The Zero Reverse. The thing that most Psychics blame for their problems. For once, I can see eye to eye with them. If the Zero Reverse didn't happen, My dad wouldn't have died, my mom wouldn't have run away with me and die, and most importantly, I wouldn't be a Psychic monster. Maybe what they say is right, the Zero Reverse was the catalyst for the era of Psychics, If we didn't mess with the universe by making that machine, the world wouldn't have to deal with monsters like me. But the Zero Reverse isn't what made Psychics evil. The Psychics choose to use their powers for evil and revenge. They are the reason that Psychics have a bad image in the public eye and we all end up looking like monsters. Now those Psychics deserve to leave this Earth faster than anyone else. Without the Zero Reverse, I wouldn't have met Martha, Jack, Yusei, Kiryu, Crow, and everyone that was my reason for living before I becoming a monster. But I've already let them go, just like I let the Zero Reverse go. I decided to run away from them and my problems, because all I wanted to do was save them. They are not the reason I'm like this. The Psychics are. If they had never tried to take revenge, I could have lived without being a monster. They deserve to die, and I'm sick and tired of trying saving people. This horrendous world and the Psychics within it deserve to burn. I'm not letting anything or anyone stand in my way anymore.

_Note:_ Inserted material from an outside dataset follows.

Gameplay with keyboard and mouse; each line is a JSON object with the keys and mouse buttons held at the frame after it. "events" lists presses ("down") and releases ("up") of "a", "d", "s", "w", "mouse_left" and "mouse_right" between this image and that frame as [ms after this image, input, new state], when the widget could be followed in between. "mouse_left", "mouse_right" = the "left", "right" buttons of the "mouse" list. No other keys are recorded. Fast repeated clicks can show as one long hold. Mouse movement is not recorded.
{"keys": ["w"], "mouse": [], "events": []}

I always knew my life had a purpose. This is it, what I had been doing all along. The right thing to do was take my revenge on the Psychics for filling this world with evil, and there is no turning back now. They choose to use their powers for terrible things and so will I. I will continue on their tradition of being a monster. For this is what they made me out to be. My breathing begins to quicken with all these thoughts running through my mind. My head begins to whirl, and without realizing I am gasping for air. It feels impossible to breath and black is creeping into my vision. I can't stop it, no, I don't want to stop it. I let it take me over, I don't struggle. My vision lessens. I see red, I feel fire. It consumes me, and for once, I let it. The struggle is over for now, I've hit the floor. This must be rock bottom. No one can stop the monster inside me now and I plan to wake with the intention to consume this world in fire. My fire.